What has been your proudest achievement so far?
It has to be working as a team with the other apprentices to release Zool on the PlayStation. It was a great project and it was awesome to see everyone’s hard work come together to produce something that other people could actually play.
What has been your biggest challenge to date?
Coming into games from a non-traditional background, I’ve struggled a lot with imposter syndrome, which was especially hard at the beginning when I ran into difficult problems to solve. But as challenging as they were at first, it’s been really empowering to work through those problems and see that as hard as it looks at first I can do it. The imposter syndrome is still there sometimes but I am very proud of how far I’ve come since the beginning.
What do you enjoy most about programming?
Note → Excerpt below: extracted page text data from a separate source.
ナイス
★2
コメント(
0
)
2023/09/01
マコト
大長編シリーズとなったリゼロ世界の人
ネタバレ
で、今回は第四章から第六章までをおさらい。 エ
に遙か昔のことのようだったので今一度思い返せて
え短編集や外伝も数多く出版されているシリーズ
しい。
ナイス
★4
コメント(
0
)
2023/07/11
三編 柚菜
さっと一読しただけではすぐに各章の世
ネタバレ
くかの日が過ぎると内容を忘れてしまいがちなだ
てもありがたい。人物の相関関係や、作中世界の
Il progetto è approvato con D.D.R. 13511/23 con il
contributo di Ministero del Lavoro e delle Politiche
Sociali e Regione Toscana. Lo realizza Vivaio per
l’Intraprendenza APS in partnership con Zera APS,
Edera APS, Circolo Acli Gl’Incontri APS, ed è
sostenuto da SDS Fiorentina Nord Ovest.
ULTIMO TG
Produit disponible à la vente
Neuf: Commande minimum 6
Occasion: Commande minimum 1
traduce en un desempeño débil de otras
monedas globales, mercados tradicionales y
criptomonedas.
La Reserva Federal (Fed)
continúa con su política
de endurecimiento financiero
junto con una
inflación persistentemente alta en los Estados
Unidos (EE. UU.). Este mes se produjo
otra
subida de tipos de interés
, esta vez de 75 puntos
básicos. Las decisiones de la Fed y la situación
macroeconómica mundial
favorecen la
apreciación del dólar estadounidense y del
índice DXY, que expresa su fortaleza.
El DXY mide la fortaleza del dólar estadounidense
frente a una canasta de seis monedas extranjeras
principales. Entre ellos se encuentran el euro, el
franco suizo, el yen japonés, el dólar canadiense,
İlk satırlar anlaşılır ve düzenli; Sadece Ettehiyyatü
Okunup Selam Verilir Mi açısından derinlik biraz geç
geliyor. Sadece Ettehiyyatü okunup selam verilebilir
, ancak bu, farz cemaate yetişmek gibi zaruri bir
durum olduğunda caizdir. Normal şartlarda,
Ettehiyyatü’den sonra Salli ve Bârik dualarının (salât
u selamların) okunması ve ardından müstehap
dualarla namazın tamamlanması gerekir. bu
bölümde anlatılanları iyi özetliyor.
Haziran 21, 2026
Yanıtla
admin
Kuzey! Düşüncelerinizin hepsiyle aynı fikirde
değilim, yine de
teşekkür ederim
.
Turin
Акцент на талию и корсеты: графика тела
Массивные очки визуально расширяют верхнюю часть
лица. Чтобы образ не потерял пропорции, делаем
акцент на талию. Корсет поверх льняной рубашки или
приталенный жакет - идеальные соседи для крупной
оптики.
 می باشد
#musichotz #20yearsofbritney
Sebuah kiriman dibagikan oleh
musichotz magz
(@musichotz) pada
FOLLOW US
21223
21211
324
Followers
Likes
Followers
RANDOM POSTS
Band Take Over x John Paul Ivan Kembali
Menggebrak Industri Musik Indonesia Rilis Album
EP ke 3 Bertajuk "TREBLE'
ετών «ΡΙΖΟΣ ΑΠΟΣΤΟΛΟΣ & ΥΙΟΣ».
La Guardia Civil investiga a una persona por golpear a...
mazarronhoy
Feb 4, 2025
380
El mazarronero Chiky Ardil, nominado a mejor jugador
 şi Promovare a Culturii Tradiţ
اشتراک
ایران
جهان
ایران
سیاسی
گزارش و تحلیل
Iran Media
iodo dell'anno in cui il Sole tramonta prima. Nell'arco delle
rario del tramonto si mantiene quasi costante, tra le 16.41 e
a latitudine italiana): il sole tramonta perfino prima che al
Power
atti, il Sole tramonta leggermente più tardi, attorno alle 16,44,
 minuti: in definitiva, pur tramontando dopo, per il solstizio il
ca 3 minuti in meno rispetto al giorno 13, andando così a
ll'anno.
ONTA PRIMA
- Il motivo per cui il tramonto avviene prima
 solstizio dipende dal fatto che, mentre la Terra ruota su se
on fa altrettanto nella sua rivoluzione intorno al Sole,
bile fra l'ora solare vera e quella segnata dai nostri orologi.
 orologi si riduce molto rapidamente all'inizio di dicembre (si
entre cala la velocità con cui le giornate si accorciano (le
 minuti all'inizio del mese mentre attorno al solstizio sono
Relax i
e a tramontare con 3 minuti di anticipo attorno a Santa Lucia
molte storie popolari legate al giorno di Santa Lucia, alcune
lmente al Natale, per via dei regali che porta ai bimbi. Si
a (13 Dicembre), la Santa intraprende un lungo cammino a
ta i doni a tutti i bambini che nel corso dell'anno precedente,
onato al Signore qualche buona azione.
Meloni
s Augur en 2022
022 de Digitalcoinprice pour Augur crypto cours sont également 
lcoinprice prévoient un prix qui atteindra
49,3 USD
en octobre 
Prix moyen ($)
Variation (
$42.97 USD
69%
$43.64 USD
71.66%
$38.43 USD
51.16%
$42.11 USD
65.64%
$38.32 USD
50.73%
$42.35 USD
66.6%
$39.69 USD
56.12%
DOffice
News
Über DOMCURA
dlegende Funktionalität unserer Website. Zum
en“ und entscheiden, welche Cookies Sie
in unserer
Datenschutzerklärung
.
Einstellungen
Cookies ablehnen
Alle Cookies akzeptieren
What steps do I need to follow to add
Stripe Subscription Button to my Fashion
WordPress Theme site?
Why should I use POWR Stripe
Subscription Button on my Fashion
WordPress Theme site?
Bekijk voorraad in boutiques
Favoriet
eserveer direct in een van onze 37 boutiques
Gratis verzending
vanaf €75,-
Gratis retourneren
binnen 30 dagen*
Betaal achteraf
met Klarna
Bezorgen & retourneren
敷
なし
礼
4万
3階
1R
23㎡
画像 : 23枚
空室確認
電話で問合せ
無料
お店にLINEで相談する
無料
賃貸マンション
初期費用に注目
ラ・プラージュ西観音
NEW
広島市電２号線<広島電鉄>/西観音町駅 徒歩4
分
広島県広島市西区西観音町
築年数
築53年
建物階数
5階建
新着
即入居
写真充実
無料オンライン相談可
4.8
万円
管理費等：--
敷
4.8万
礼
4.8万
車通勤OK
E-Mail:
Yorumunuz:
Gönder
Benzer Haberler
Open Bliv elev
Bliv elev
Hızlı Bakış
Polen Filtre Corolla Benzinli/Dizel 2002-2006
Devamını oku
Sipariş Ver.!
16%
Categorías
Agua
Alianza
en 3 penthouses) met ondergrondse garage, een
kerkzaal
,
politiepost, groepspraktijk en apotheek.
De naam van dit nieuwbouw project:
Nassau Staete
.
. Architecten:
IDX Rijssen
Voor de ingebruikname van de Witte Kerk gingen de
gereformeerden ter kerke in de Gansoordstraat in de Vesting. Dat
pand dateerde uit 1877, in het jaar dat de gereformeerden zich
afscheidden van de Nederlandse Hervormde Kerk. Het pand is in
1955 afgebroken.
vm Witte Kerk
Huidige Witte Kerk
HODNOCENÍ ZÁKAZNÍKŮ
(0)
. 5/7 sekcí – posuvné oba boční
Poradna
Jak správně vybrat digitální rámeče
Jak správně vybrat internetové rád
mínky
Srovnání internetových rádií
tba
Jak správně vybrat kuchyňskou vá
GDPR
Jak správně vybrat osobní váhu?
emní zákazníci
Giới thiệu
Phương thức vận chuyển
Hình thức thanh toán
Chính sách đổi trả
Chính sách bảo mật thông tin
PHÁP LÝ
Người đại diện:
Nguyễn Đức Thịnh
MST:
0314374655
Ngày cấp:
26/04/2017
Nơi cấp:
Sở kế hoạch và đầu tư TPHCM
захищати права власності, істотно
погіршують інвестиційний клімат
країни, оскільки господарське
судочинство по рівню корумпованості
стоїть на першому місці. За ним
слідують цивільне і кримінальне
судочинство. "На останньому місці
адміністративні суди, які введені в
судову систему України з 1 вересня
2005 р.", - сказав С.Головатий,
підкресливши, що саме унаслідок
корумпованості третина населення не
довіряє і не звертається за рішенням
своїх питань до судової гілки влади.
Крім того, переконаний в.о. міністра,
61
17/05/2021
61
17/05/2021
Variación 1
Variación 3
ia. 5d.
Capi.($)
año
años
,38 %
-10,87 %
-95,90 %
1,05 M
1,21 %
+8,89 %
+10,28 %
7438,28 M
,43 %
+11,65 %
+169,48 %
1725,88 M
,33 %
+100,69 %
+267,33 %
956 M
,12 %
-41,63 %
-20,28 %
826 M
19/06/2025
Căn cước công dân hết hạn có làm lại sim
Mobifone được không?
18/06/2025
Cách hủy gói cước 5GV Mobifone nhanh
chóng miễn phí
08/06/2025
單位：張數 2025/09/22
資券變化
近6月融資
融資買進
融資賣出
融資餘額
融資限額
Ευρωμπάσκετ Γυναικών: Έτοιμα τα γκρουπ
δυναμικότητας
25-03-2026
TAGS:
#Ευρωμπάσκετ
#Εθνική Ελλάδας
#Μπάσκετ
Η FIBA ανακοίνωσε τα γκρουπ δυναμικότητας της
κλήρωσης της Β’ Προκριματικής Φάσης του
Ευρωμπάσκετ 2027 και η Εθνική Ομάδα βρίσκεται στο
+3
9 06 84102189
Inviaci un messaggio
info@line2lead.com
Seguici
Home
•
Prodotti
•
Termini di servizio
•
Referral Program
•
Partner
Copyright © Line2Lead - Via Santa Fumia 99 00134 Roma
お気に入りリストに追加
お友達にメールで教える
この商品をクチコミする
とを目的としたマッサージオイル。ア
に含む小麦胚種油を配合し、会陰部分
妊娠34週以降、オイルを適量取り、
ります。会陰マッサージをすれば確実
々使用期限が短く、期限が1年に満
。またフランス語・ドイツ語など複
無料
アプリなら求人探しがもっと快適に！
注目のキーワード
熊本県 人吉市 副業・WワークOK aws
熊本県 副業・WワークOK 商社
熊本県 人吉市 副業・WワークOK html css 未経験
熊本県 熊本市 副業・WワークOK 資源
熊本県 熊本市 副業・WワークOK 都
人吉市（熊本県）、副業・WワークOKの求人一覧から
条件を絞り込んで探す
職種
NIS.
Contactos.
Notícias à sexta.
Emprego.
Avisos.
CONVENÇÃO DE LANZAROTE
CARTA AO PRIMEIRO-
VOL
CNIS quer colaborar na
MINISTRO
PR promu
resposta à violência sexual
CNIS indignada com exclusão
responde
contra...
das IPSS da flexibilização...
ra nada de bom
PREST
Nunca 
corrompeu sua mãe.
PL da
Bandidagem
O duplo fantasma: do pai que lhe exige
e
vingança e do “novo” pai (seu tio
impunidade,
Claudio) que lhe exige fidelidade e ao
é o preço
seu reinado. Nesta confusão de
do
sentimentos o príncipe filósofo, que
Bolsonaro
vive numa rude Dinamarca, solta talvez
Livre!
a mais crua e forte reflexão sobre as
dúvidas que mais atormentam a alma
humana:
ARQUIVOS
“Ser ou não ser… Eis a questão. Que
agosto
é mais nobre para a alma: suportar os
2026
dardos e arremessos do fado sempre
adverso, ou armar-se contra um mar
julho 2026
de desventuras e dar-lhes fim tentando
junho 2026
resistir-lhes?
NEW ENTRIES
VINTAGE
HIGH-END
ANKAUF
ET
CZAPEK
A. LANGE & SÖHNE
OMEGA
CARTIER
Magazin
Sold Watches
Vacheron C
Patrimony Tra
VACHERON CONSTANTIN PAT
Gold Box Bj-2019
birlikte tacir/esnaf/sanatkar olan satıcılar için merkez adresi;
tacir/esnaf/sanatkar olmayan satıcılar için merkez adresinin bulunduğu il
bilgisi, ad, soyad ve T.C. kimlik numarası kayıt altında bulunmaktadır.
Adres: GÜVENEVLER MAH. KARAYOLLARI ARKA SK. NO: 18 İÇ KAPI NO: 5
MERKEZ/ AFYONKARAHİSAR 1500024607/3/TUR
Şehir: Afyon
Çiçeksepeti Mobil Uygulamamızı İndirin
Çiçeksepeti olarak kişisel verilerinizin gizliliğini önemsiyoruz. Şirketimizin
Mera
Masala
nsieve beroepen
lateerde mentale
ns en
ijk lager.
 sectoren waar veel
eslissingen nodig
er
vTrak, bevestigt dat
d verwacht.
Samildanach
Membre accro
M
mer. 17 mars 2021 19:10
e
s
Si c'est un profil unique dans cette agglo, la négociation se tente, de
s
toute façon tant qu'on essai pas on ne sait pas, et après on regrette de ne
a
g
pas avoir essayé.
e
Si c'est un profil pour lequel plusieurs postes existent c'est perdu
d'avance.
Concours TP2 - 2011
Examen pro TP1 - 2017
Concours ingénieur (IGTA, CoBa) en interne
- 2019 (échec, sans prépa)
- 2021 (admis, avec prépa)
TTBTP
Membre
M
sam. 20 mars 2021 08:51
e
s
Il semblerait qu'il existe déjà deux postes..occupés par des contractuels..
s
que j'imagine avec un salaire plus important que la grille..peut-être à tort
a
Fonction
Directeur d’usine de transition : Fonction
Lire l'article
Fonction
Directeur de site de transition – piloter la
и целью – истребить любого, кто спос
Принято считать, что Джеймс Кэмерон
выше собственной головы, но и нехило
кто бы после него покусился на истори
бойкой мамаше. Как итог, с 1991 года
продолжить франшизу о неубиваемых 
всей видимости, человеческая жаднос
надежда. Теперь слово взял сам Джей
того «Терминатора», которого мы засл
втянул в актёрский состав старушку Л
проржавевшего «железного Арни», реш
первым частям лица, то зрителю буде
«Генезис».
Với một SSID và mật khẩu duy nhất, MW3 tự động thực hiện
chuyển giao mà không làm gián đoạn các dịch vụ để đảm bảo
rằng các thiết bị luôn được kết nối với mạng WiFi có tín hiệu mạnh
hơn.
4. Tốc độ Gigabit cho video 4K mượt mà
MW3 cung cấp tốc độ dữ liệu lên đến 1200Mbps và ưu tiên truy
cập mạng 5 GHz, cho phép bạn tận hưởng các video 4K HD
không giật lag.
My favourite part is how it combines creativity and logical thinking. I get to be a part of making something creative, while using my problem solving skills to work out the best way to get the game working.
What’s your biggest ambition in games?
I’m really excited to be a part of a larger team and work on live projects that people will recognise and play. It’ll be amazing one day to point at a mechanic in a game that people are using and think, ‘I did that’.
What advice would you give to someone else aspiring to work in games?
The most valuable skill for programmers is their problem solving skills. Even if you’ve never done programming before, it’s not as scary as it seems and there are lots of resources out there to help you learn how to code. The important thing is to be able to work through a problem and not give up!